Esta ideia parece-me pura e simplesmente criminosa. Ao ler a Constituição do país, percebo que os direitos dos cidadãos são vagos. É garantida a liberdade de manifestação e de igualdade, sim, mas apenas para os que possuem nacionalidade. E há isto: segundo um relatório dos Médicos do Mundo, menos de 10 por cento dos sem-abrigo são luxemburgueses. Por outro lado, o Grão-Ducado foi um dos primeiros países no mundo a ratificar a Declaração Universal dos Direitos Humanos.

Diz o 13° artigo: "Toda a pessoa tem o direito de livremente circular no interior de um Estado." Quando esta iniciativa como a que Madame Polfer tomou é aprovada, pode o Luxemburgo manter o assento que hoje tem no Conselho de Direitos Humanos das Nações Unidas - e pelo qual a diplomacia nacional tanto se esforçou durante anos?

Vamos lá ver uma coisa: toda a gente nota o aumento da mendicidade na capital. É hoje difícil atravessar a Grand-Rue ou a Al Avenue sem ser abordado para uns trocos ou um cigarro. É incómodo? É. Devia acontecer? Não. Mas tornar estas pessoas invisíveis resolve alguma coisa? Eu acredito que não. Os problemas vão continuar a estar lá, mesmo que a polícia afaste o tipo que nos incomoda quando vamos ao centro comprar um casaco.

O ano passado fiz uma reportagem sobre o facto do WAK fechar no verão. A maior estrutura de acolhimento da população sem-abrigo, o lugar onde esta população pode dormir e tomar um duche, só abre para os meses de inverno.

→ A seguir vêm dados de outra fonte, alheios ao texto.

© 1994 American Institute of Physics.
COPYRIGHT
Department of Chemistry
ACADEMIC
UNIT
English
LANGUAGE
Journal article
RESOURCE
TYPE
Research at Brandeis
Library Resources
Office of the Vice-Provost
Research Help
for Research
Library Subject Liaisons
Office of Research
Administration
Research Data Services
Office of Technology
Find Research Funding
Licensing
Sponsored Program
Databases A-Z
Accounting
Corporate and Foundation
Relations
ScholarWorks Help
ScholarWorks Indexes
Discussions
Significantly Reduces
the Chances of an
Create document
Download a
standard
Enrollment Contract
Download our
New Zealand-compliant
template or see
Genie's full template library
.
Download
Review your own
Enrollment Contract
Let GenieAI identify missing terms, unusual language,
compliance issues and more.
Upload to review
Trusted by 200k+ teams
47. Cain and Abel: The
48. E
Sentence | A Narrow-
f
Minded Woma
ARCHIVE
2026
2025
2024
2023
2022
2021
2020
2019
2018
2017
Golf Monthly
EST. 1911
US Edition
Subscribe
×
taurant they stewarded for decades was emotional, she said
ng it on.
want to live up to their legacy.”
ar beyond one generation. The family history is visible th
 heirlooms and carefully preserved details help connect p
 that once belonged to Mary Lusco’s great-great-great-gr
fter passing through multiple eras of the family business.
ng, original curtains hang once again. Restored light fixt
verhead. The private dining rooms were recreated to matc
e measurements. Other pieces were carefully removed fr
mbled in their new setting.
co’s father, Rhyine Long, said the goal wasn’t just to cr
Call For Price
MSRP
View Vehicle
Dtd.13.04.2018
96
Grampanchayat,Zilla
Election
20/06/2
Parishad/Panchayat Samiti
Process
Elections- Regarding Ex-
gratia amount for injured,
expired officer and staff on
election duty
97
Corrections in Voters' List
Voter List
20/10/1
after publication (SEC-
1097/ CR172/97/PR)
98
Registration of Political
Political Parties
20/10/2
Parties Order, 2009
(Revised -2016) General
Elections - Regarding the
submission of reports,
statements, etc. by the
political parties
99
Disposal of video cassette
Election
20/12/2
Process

Quando chega o verão, as autoridades atiram-nos de volta para as ruas. Muitos estavam prestes a integrar-se, mas são conduzidos de volta à Grand-Rue, a um teto de estrelas, à mendicidade. A ideia de tirar as pessoas da rua nunca funcionará se não houver uma alternativa à rua.

Ler mais:Aprovada proposta que proíbe mendigos na capital

O que Madame Polfer está a tentar fazer é tapar o sol com a peneira. Ou varrer o pó para debaixo do tapete, usando outra expressão portuguesa. O aumento do custo de vida, a inflação e a crise da habitação deixaram muita gente aflita. Não podemos julgar os outros pensando que são todos um bando de preguiçosos que querem viver da solidariedade alheia.

A vida às vezes acontece ao contrário, tira-nos o tapete. Uma vez um rapaz que perdeu o emprego e vivia nas ruas explicou-me que tentava sempre encontrar um banco de jardim para dormir. Porque tinha medo de adormecer no chão, porque depois disso talvez nunca mais conseguisse levantar-se. A Humanidade é o que nos torna diferentes das outras espécies. Mais amor, por favor.